My car doesn’t have a spare wheel. Do inflation kits work?

tyre inflation kits

We get a lot of questions about these. It’s because the majority of new cars don’t come with a spare wheel. Instead, they’re either equipped with a space saver spare wheel or an inflation kit. If the latter is the case, you’ll find a small pack in the boot that contains a compressor and some fluid. But are these tyre inflation kits effective? Read on to find out.

How does a tyre inflation kit work?

These usually come in two parts. There’s a compressor for pumping tyres up and mousse that comes with a nozzle adapter enabling you to inject it into the tyre through the valve.
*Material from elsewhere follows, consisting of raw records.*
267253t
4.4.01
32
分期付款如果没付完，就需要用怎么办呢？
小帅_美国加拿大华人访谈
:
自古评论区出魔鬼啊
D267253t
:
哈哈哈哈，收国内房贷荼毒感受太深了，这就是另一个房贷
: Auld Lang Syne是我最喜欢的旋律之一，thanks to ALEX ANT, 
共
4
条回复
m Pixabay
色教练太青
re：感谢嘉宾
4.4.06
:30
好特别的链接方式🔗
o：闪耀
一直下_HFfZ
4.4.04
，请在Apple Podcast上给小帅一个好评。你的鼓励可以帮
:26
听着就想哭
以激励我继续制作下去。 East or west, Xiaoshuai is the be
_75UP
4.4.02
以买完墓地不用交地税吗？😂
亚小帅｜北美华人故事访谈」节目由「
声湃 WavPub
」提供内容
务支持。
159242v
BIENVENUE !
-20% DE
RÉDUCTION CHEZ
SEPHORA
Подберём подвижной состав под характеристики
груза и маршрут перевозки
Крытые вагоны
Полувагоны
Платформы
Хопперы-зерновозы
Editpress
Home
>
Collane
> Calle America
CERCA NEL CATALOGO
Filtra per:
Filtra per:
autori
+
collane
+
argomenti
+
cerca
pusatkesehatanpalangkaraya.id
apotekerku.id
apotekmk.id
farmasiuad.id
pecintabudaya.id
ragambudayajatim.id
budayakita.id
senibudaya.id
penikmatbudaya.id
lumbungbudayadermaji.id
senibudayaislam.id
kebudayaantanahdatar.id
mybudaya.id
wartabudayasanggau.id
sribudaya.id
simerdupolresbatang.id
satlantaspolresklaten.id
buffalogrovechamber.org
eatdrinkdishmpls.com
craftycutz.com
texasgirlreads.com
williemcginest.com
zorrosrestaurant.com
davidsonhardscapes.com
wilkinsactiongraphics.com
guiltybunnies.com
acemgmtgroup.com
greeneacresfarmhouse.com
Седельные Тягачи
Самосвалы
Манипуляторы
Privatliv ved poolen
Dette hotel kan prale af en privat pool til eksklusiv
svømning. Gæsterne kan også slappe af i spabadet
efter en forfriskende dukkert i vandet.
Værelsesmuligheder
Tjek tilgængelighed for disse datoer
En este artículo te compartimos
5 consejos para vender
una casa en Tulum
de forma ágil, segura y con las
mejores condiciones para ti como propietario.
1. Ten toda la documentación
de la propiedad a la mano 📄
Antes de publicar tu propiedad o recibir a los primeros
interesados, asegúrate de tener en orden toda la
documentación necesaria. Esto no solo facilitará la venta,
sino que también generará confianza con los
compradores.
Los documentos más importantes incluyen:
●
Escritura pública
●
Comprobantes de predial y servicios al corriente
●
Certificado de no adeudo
The compressor plugs into the car’s 12v power outlet (what used to be the cigarette lighter). It will then pump mousse and air into the tyre. The air pressure forces the mousse towards the hole where the air is escaping. That forces the mousse to seal the hole and keep the air in the tyre.

Are tyre inflation kits any good?

That depends on the kind of puncture you’ve had. If it’s a small hole in the central tread area, say caused by a nail, then yes, an inflation kit should work. However, if you’ve hit an object and perhaps gashed the tyre’s sidewall, then an inflation kit is pretty useless. The air pressure will simply force the mousse out through the hole.

It also depends on how quickly you’ve noticed the puncture and therefore stopped. If you’ve driven some distance with low tyre pressure, the tyre may well have overheated and shredded.

All that said, in certain circumstances, inflation kits are very good. They could well get you home and mean you don’t have to change the wheel. It’s something that might appeal to anyone who isn’t confident with a jack and wheel brace. Tyre maker Continental claims that an inflation kit will be suitable in about 70% of punctures.

That said, if you’ve had a puncture in Calais, a tyre inflation kit isn’t going to get you to Cannes. What it will do is enable you to get a few miles to a garage or tyre retailer so that you can have the tyre fixed or buy a replacement for it. Continental says you can drive 125 miles after using an inflation kit.

tyre inflation kits
Some people enjoy changing tyres. Apparently

You can get aftermarket kits

If you like the sound of these, you can buy them over the counter from motor retailers. They cost anywhere between about £6 and £23. However, if you buy one from the car maker, it’s likely to be pricier.

That said, you do get what you pay for. The more money you hand over, the more high quality the kit is likely to be. It could also come with a carrying case which will ensure everything is kept together in the boot rather than flying around all over the place.

Not all kits are the same. The key ingredient is the compressor and these vary in power. The more power a compressor has, the quicker it will re-inflate the tyre. It’s also worth checking how clear the gauges are and how long the hoses are.

But they may mean you can’t repair the tyre

Sometimes punctured tyres can be repaired, depending on the position of the hole. It also depends on how much underinflated tyres have been driven without sufficient air. The more miles, the more damage that’s likely to occur to the tyre’s structure and the less likely it is a repairer will be able to work their magic. Read all about tyre repairs here.

It’s also worth remembering that the mousse used with inflation kits is by its nature sticky and fairly unpleasant stuff to deal with. Frequently fast fit operations will refuse to repair tyres because cleaning out the mousse to make the repair is too time consuming, messy and difficult.

What they’d rather do is charge you for a new tyre instead of just a repair. Then they get more money and their technician doesn’t have to get all messy. It’s a win-win – for them. What you should do is insist that the tyre can be repaired (assuming of course the damage is in the ‘minor repair area’ and the tyre can be legally fixed.)

You could always replace the inflation kit with a spare tyre

Unless it’s a specialist sportscar with no boot, or perhaps a model with two different sizes of tyre front to back, there will doubtless be a space in or under the boot for a spare wheel. And usually for around £100 you can buy a space saver spare from the manufacturer.

Most cars now have alloy wheels. And to prevent nerks nicking them for their 15-year old Corsas, car makers give them locking wheel nut keys. This means if you need to change a wheel, you’ll need a locking wheel nut key.

With an inflation kit you shouldn’t need one at the roadside. But inflation kits do only offer a very temporary repair. And you will have to get the tyre changed at some point. The good news is, most breakdown organisations and garages have tools that will remove locking wheel nuts if you can’t find your key.